SPACE WIRE
US media cautions against war mongering as troops push into Baghdad
WASHINGTON (AFP) Apr 09, 2003
A leading US newspaper warned Wednesday about the danger of excessive reliance on military force, as other dailies called for an international role in finding Iraq's suspected weapons of mass destruction.

A Los Angeles Times editorial said US military operations in Afghanistan and now in Iraq "should put to rest a piece of conventional wisdom that emboldened Osama bin Laden and other terrorists: that America won't send its young men and women into battle."

But it argued that US policymakers must not allow their appreciation of US military successes to translate into "a strategy of reckless interventionism."

"If the United States and British show of force makes aggressive regimes more wary, the world will be safer. If renewed willingness to use ground troops encourages Bush administration hawks to consider more wars in the Middle East and elsewhere, the opposite will be true," The Los Angeles Times pointed out.

USA Today analyzed a host of problems that will confront post-Saddam Hussein Iraq once the war is over and urged the administration of President George W. Bush to reconsider its hostility to its critics in the aftermath of the war.

"The approach of a victorious military campaign is at least partly due to careful planning and flexibility," the paper noted in an editorial. "Both ingredients also are essential in meeting the postwar challenges that lie ahead. So, too, is the need to hear out those with differing opinions, something that the US didn't always welcome in the lead-up to war."

The newspaper also points out that finding Iraq's alleged weapons of mass destruction the Bush administration used to justify the invasion "is vital for US credibility in Iraq and much of the world that has opposed the war."

One of the editorials in Wednesday's New York Times is devoted to the same subject, with the paper calling for a UN role in finding Saddam's suspected chemical and biological arsenal.

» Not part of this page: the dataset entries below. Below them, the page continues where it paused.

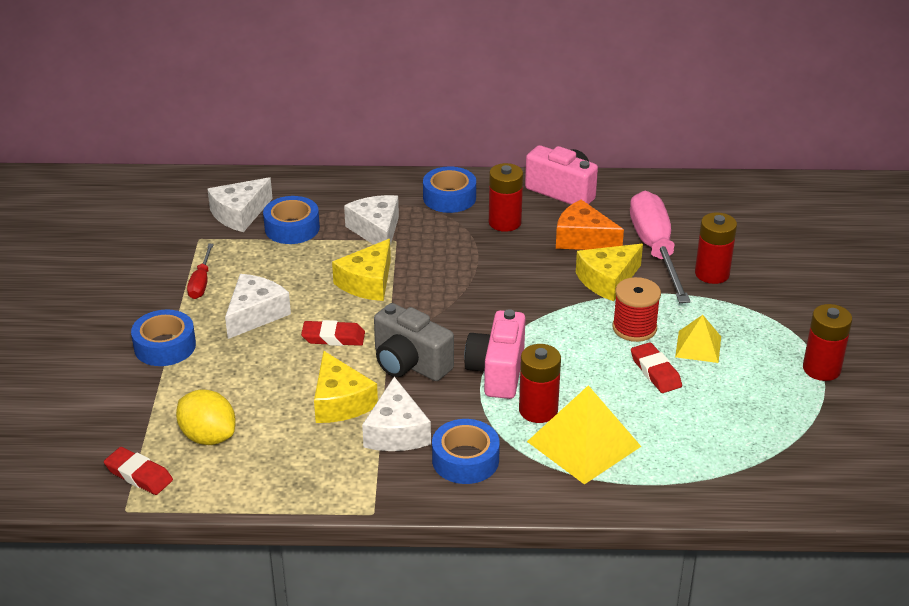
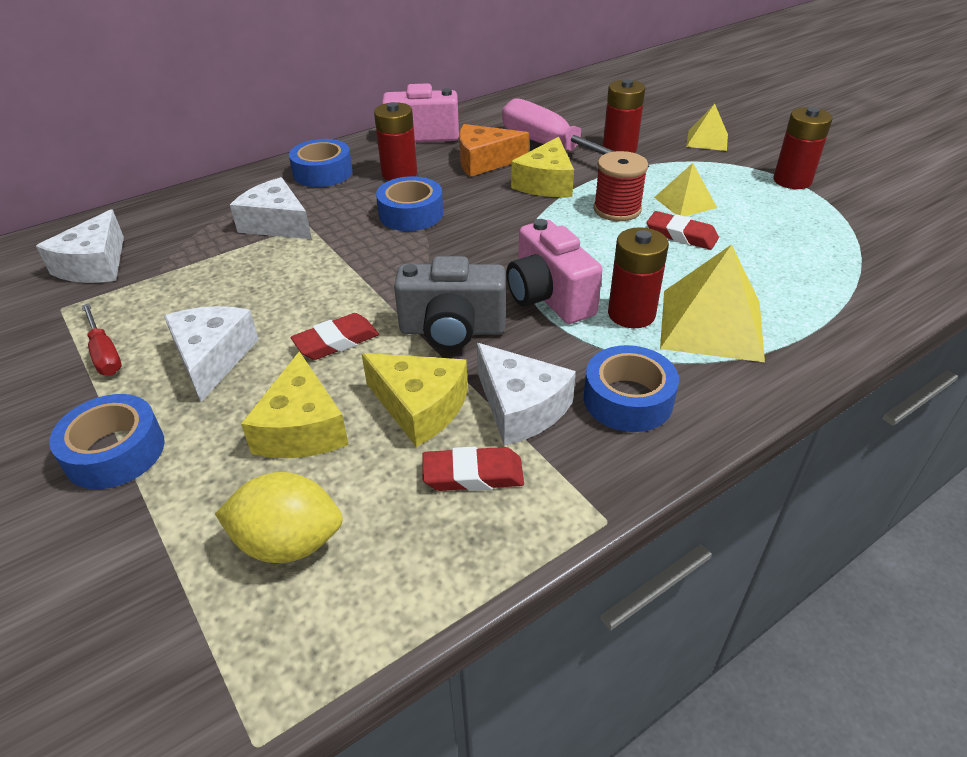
camera: 35 degrees left, 5 degrees up
red eraser [104,447,173,495] -> red eraser moved to [423,447,524,491]
blue tape [263,196,320,244] -> blue tape moved to [376,176,443,231]
yellow cheese [332,239,391,301] -> yellow cheese moved to [241,351,349,458]
none -> yellow pyramid [686,104,728,151]

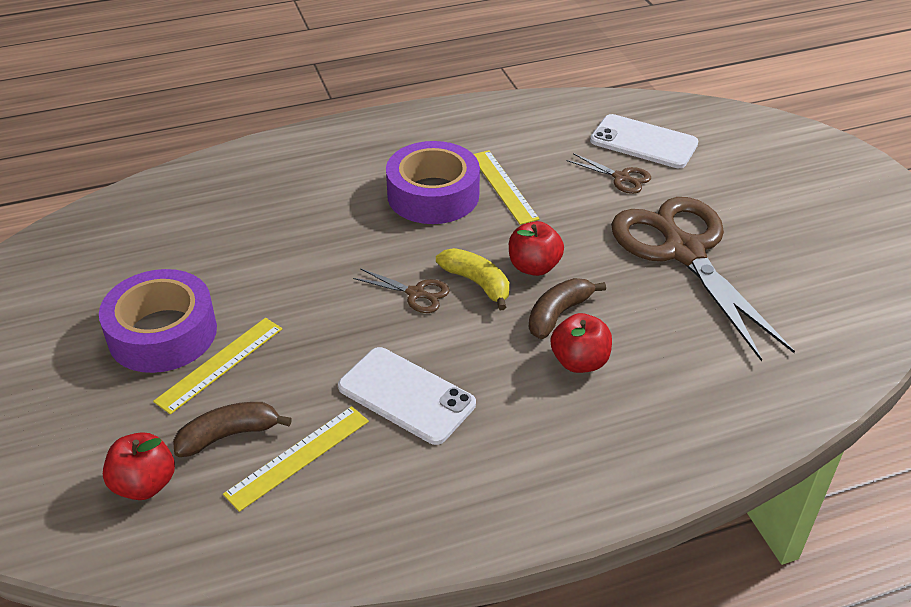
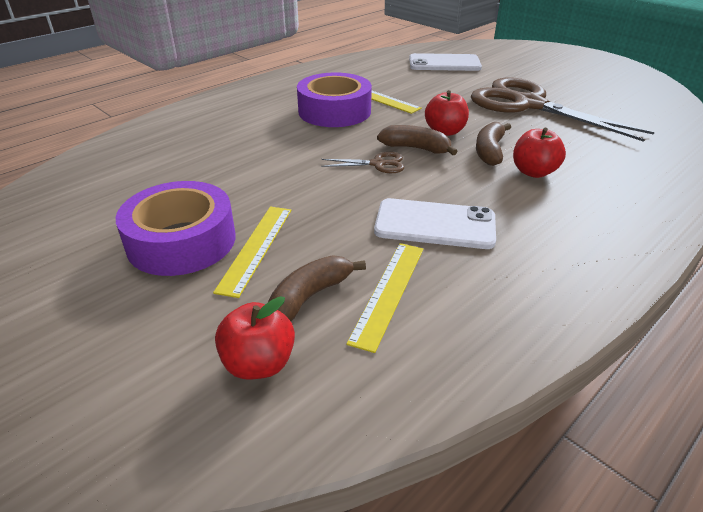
camera: 25 degrees left, 5 degrees down
yellow banana [436,248,509,310] -> brown banana [377,125,458,155]
brown scissors [567,153,651,194] -> none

"Solving this mystery requires urgent, neutral investigation once the allies gain full control of Iraq and can mount a sustained search," the paper said.

The New York Times argued that it was possible that Iraq simply had far fewer weapons of mass destruction than many have suspected and warned against any attempt to tamper with evidence, or lack thereof.

"But for any findings to be credible in the battle for global opinion, neutral analysts -- from the United Nations or technically proficient nations like Finland or Switzerland -- will be needed to verify the laboratory results and ensure a strict chain of custody to avoid charges of tampering with the evidence," the editorial said.

Meanwhile, the conservative Wall Street Journal warned against giving the United Nations a significant role in post-war Iraq, pointing to the example of Haiti, where the United Nations had tried to introduce and strengthen democracy in the 1990s.

"Recall that, under a UN resolution, US troops restored 'democracy' to Haiti during the (former US president Bill) Clinton years by removing military coup-leader Raoul Cedras," the Journal noted, adding "it's been downhill ever since."

Reminding that in January 2001 the United Nations closed its Haiti mission and "full-blown anarchy" took over, the paper concludes: "We doubt the US and its allies could do any worse in Iraq."